Last week Cotswold Outdoor sent me to the Edale valley in the Peak District for three days of training courtesy of Garmin, GoPro, Suunto and Powertraveller…
The course I attended was based at our popular destination the Edale Youth Hostel and consisted of half a day of theory then one and a half days out on the hills getting used to the GPS Units and watches, followed by a final couple of sessions learning everything you need to know about GoPros and Powermonkeys.
Of the watches I was most impressed with the Suunto Vector for its ease of use – it is not a GPS watch but having the barometric altimeter available at a moment’s notice to verify your position is very useful when leading a group, and for the serious adventurer the barometer will record three days of pressure readings, allowing you to predict weather patterns on extended backcountry trips. As long as you have got a map to hand the altimeter and compass on this rugged watch make it the ideal navigational extra.
Of the GPS units the Garmin 64s and the Oregon 650 were the most fully featured. They receive signals from both the GPS and GLONASS satellites which means you’ll pick up a signal extremely quickly and accurately. The 64s navigated me to within a meter of a geocache on Mam Tor, which gives me great faith in the Unit.

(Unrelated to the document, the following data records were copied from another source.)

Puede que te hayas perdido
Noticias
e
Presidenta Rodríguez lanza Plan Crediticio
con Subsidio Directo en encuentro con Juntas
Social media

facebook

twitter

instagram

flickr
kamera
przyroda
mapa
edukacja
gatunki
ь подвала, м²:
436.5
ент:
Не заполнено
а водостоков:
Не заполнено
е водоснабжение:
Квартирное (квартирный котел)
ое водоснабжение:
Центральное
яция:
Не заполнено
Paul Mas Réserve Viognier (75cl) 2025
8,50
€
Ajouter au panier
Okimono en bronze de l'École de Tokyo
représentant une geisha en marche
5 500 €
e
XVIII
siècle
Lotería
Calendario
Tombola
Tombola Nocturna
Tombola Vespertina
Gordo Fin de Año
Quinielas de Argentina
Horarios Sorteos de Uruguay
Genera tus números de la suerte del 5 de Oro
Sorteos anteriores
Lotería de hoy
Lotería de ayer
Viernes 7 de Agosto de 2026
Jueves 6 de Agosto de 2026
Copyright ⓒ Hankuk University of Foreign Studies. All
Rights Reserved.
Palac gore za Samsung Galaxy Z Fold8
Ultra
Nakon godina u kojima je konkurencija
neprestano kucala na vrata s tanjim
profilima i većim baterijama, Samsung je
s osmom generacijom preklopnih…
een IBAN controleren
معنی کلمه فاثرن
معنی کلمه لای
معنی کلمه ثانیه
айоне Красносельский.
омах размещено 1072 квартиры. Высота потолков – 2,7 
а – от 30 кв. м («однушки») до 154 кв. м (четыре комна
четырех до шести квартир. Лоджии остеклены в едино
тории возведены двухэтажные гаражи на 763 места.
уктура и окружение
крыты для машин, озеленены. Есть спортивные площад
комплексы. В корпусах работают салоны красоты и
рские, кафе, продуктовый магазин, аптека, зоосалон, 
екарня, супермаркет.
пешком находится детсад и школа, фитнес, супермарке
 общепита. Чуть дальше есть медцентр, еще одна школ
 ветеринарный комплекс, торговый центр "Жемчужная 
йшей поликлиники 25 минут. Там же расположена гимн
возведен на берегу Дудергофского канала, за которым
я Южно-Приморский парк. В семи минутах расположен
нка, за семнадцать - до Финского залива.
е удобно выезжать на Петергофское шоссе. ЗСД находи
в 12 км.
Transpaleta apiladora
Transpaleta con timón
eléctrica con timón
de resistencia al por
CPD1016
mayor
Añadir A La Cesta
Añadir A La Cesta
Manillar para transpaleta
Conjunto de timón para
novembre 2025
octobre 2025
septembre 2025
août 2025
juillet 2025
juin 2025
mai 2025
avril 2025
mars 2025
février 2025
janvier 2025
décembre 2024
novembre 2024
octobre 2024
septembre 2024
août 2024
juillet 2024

Even the more basic models Garmin do (the eTrex 10, 20 and 30) gave us a fast, accurate reading and are an excellent aid to navigation. We found the small screen size restrictive, so we were still referring to maps fairly often, but they are excellent for instant verification of your position. Even if you don’t like referring to a GPS constantly just leave them recording your walk in your bag so you can pull up your “Trip Computer” at the end of your day to see your distance, speed, elevation gained and lost and much, much more.

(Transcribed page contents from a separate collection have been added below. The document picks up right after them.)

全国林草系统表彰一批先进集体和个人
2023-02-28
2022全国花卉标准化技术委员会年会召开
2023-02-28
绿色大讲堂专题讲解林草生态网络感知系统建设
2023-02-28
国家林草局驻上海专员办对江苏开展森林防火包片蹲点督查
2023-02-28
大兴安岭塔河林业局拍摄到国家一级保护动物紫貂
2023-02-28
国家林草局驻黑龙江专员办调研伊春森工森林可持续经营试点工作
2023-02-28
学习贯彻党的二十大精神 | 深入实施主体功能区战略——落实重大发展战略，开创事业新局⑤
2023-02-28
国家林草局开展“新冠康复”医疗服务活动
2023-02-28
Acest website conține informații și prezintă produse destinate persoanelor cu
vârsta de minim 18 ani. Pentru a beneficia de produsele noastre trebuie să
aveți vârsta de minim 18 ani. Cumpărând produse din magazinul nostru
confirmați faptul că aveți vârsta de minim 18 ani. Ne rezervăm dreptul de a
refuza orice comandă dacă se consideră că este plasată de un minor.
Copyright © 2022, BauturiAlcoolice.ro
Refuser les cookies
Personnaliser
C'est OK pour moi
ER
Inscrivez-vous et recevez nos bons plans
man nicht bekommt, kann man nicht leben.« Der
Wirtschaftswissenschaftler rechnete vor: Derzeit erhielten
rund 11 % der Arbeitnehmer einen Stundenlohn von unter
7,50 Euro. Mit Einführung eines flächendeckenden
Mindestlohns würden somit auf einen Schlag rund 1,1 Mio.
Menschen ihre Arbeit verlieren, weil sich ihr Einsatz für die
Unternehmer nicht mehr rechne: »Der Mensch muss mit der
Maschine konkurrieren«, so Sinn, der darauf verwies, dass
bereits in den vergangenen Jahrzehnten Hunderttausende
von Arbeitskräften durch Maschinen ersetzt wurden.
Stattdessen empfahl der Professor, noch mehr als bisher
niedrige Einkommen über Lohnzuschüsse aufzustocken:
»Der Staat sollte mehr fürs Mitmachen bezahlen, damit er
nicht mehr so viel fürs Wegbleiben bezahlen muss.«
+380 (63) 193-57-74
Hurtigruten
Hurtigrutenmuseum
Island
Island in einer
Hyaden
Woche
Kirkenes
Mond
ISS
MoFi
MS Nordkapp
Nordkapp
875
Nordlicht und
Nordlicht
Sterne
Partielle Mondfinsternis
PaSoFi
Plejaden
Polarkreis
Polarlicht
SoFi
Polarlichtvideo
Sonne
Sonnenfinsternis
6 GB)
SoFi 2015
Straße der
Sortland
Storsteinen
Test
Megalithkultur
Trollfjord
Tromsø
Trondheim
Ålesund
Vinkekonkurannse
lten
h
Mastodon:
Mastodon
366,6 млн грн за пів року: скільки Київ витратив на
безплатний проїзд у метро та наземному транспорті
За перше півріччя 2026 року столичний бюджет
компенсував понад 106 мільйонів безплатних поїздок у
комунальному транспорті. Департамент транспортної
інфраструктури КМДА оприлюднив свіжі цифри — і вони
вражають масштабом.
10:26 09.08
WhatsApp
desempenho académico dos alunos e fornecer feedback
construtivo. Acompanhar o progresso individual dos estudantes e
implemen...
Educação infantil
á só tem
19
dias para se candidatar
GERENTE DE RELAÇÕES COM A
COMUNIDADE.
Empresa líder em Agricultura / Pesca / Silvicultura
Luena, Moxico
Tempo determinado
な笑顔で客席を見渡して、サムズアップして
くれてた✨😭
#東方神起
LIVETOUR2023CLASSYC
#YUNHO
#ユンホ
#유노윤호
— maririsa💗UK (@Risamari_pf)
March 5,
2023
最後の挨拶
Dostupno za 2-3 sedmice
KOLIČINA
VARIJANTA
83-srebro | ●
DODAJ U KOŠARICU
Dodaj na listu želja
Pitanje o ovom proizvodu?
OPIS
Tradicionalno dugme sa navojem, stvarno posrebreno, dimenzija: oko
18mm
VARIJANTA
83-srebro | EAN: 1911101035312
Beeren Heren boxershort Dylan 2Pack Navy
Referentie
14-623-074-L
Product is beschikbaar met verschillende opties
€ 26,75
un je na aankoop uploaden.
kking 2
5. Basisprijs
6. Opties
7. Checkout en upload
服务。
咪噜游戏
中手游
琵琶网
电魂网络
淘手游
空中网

The Fenix 2 watch deserves a mention. It is the GPS watch that does everything! It will navigate you to your destination, predict the weather, analyse your workout and even display your smartphone notifications when synced with your phone over wifi – so leave the phone safely in your bag knowing you won’t miss an urgent message.
I was really pleased to have hands-on time with GoPro and Powertraveller products. The GoPro Hero 3+ Black is unbeatable for image quality and the features available – it does everything we could think of! The only downside is the battery life – at 1.5hours filming at its full resolution of 4K (or 2.5hrs at 1080p) you’ll need a spare battery (£19.99) or one of Powertraveller’s famous devices to keep filming for anything more than a half-day session. GoPro’s app to give you live-streaming to your phone or tablet is very user-friendly and their free editing software (GoPro Studio) is easy to get to grips with.
Powertraveller brought along a huge array of products for us to look at. For the image conscious there is the sleek and shiny Discoverer, for the casual adventurer the aptly named Adventurer does the perfect job. For longer trips the Extreme has a huge battery and a large solar panel and if you’re contemplating crossing the Antartic anytime soon the Powertraveller Expedition will keep you going – it can be charged with a solar panel, it’s wind turbine or a hand crank and is completely and utterly waterproof.
Kit I am going to get then: Suunto Vector, GoPro Hero3+ Black and the Powertraveller Extreme. As for GPS – I’m not sure we’re ready to deck the Unit out with GPS handsets yet but it will be the eTrex 10 or 20 when we do.
Thanks to Garmin, Suunto, GoPro and Powertraveller for really enjoyable and informative three days in a beautiful part of the country.